No sooner had Thai authorities proved some progress had been made in their efforts to tackle human trafficking than new, shameful cases emerged.

Published: 26/01/2015 at 06:00 AM

No sooner had Thai authorities proved some progress had been made in their efforts to tackle human trafficking than new, shameful cases emerged.

These include the deaths of Rohingya from suffocation and illness caused by the cramped conditions of the vehicles they were being smuggled in, and the rescue of 72 Lao teenagers from a brothel posing as a karaoke bar.

As for the fisheries industry, even though the government has decided to scrap a plan to have inmates crew fishing vessels to answer labour shortages − activists said it would raise human rights concerns − abuse on boats is still rife.

The human trafficking situation is under the spotlight again as US Assistant Secretary of State for East Asia, Daniel Russel, is visiting Bangkok today. Thai officials are eager to convince him − the most senior US official to visit Thailand since the coup last year − that the country has kick-started several initiatives to combat this modern-day slavery.

Prime Minister Prayut Chan-o-cha recently appointed five subcommittees to tackle trafficking of women and migrant workers, to end child and forced labour and suppress illegal, unreported, and unregulated (IUU) fishing.

But activists have cautioned that promises are not enough to do away with human rights abuses. Instead, they have called for better mechanisms to bring the owners of fishing boats using trafficked workers to justice.

They also urged government agencies to pay more attention to new at-risk groups − such as Thai men aged between 40 and 50, and minors − who are drugged and then enslaved on the boats.

They made the point last Wednesday as the government concluded its submission for the Trafficking in Persons (TIP) report, to be released later this year by the US State Department.

Thailand was downgraded to Tier 3 − the lowest rank − last year in the report which is an important instrument used by the US to assess the state of anti-trafficking responses in other countries.

Supang Chantavanich, professor of sociology and director of Chulalongkorn University’s Asian Research Centre on Migration, suggested the formation of an inter-agency body comprising officials from the Justice Ministry, Office of the Attorney-General (OAG), the National Police Office, and Social Development and Human Security Ministry as well as the Department of Special Investigation to speed up the criminal justice process, which was cited as a bottleneck in last year’s TIP report.

The recommendation was part of the three-page proposal made by 10 civil society organisations for good governance in human trafficking suppression and victim protection.

Phil Robertson, deputy director of Human Rights Watch, said the enforced fishing labour situation had yet to improve because beatings, killings, 18-20 hour-long work days, poor sanitation, and other unbearable working conditions continue.

Although there has been some legislative improvement, such as the amended ministerial regulations of the Labour Protection Act last September, which enforces the need to observe minimum resting hours, inspection of crew lists and regular payments, Mr Robertson said the agencies involved in policing the measures remained understaffed with too few resources.
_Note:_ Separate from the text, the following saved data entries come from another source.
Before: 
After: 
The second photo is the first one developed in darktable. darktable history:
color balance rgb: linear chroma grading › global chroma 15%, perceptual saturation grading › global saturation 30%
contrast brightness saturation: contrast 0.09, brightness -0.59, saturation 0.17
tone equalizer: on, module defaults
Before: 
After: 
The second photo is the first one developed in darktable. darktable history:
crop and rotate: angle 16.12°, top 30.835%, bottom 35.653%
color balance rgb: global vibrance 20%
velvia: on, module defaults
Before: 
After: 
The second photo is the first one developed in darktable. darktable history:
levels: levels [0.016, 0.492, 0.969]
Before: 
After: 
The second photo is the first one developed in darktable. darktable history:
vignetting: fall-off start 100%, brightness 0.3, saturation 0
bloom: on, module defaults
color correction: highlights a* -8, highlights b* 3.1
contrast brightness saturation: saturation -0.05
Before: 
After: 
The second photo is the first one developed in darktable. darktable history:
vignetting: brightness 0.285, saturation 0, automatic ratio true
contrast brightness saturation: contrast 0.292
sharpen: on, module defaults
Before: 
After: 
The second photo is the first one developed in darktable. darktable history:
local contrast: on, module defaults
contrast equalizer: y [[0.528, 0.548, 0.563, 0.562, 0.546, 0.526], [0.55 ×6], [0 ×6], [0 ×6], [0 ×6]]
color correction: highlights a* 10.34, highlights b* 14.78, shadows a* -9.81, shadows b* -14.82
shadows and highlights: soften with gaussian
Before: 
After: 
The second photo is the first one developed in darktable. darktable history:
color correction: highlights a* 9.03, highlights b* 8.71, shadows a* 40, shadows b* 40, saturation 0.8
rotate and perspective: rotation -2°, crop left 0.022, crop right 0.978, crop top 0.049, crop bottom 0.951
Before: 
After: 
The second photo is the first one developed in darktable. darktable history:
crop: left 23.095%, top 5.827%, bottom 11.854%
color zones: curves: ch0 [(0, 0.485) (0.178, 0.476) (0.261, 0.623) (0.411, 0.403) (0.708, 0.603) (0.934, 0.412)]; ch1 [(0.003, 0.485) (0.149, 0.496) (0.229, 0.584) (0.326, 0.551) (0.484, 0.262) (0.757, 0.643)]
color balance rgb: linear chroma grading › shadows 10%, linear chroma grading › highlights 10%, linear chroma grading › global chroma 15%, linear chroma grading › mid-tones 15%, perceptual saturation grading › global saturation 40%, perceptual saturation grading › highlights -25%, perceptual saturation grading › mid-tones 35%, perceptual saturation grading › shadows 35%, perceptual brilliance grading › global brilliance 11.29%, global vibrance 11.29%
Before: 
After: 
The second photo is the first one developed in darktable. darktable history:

“When trafficking cases go to court, they should be accelerated and made more efficient so victims can be protected. This will encourage them to serve as witnesses in trials,” he said.

Patima Tangpratyakun of the Seafarers Action Centre, said her organisation and the Labour Rights Promotion Network Foundation have documented 128 fishing crew members hiding on the Indonesian island of Ambon after escaping traffickers. They’ve rescued 27 Thais and 19 Myanmar so far, but the rest are stuck there.

“Nine Thai and 30 Myanmar have died this month and another two Myanmar crew members were disabled. We were told there are as many as 500 members of fishing crews who need rescuing from this deadly job,” Ms Patima said.

Corruption is a key issue, she said. “Why do authorities issue seaman books identifying Myanmar and Cambodians as Thai crew? Why do they let young people on board?” Unfair contracts and unpaid wages are another problem, she said.

Wanchai Benjaphat, 45, one of the survivors of the Indonesian abuse saga, said broker fees in the past decade have increased from 3,000 baht per head to 30,000 baht, but the jobs have turned out to be potentially harmful, such as work in freezers at dangerously low temperatures, or ones with no rest or little to no payment.

“When brokers cannot find strong, able men to do these jobs, they lure or drug older men and youngsters and make them slaves on the boats,” said Mr Wanchai, who has been living on the shore for the past 10 months.

Stories of trawler operators forcing labourers to work at gunpoint are still rampant. Some jump from the boat and die or are injured, he said.

Mr Wanchai wants to know why we never pursue the operators of trawlers.

“Why do authorities never criminalise boat owners?” he asked. “They deceive people, take them away and don’t allow them to return to shore, so they don’t have to pay the wages they promised.

”They are merciless. Not just the captains of the trawlers, but the owners too.”


Achara Ashayagachat is senior news reporter, Bangkok Post.